More detailed information about this actor?
Sea Turtle in the Netherlands
Hunt & Hackett observed Sea Turtle conducting multiple campaigns in the Netherlands. The modus operandi used in these attacks is largely consistent with the modus operandi and information published in the earlier mentioned threat intelligence reports.
Our investigation into one of their attacks indicated that this group exhibits characteristics of a state-supported cyber espionage group, primarily focused on acquiring economic and political intelligence through espionage with the aim of advancing Turkey’s interests. Hunt & Hackett has started tracking this group and has observed more campaigns from this threat actor targeting specific organizations in the Netherlands. These cyberattacks are believed to be orchestrated by Sea Turtle operating in alignment with Turkish interests, signalling an escalation in Turkey's pursuit of objectives within the Netherlands.
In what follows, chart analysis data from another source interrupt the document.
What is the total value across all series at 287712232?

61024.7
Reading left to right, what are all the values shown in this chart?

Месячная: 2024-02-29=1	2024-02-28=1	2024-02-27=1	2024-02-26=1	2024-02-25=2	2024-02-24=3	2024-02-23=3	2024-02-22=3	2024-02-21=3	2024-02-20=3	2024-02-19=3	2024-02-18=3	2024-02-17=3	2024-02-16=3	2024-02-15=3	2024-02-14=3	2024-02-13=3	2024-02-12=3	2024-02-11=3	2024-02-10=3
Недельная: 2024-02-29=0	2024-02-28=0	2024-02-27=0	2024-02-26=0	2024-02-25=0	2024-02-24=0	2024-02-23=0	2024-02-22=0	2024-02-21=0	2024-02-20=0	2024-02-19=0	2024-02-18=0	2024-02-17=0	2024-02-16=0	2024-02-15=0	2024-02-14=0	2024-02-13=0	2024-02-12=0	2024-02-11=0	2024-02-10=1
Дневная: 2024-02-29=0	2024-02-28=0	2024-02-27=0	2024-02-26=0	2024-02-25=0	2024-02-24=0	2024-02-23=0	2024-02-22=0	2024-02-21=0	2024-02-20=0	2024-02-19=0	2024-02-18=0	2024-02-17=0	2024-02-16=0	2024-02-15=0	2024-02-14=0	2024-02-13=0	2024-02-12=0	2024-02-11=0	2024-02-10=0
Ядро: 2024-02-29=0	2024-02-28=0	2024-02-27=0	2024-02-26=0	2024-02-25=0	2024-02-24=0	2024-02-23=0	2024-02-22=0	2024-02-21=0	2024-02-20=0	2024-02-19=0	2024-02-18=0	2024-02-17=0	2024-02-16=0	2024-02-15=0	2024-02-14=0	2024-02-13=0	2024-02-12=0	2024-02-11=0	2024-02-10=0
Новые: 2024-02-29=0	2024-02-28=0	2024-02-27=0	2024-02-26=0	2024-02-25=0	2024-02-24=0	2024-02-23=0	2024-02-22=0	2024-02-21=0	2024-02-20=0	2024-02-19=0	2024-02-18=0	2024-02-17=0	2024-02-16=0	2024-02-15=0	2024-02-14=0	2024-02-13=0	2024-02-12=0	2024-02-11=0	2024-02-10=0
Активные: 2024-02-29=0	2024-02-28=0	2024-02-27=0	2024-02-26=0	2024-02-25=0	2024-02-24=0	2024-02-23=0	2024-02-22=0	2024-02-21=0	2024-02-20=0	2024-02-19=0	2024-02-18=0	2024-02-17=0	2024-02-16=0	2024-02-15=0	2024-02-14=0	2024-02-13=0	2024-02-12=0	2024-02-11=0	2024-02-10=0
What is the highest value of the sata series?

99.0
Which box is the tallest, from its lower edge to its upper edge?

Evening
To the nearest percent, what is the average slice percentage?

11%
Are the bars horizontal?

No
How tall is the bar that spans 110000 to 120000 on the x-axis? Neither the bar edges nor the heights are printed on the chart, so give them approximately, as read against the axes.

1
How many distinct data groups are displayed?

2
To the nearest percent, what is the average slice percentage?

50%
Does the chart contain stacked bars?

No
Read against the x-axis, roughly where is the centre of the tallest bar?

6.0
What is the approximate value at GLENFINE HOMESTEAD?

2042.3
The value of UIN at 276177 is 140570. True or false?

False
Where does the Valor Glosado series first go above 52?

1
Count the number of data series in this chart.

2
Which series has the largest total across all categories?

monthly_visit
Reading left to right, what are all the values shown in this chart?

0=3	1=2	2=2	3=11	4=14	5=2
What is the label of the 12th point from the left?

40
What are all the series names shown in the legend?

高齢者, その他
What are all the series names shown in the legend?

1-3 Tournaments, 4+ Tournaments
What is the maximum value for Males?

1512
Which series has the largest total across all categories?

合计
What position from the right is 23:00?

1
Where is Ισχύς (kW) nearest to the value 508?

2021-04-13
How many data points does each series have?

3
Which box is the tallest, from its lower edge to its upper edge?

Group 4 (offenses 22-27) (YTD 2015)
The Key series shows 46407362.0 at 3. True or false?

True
The campaigns observed in the Netherlands appear to focus on telecommunication, media, ISPs and IT-service providers and more specifically Kurdish websites (among others PKK affiliated). The infrastructure of the targets was susceptible to supply chain and island-hopping attacks, which the attack group used to collect politically motivated information such as personal information on minority groups and potential political dissents. The stolen information is likely to be exploited for surveillance or intelligence gathering on specific groups and or individuals. This appears to be consistent with claims from US officials in 2020 about hacker groups acting in Turkey’s interest, focusing on the identities and locations of the victims, which included governments of countries that are geopolitically significant to Turkey.
Hunt & Hackett has observed the threat actor executing defense evasion techniques to avoid being detected, and the threat actor has also been observed collecting potentially sensitive data such as email archives. Their modus operandi includes intercepting internet traffic to victim websites, and potentially granting unauthorized access to government networks and other organizations.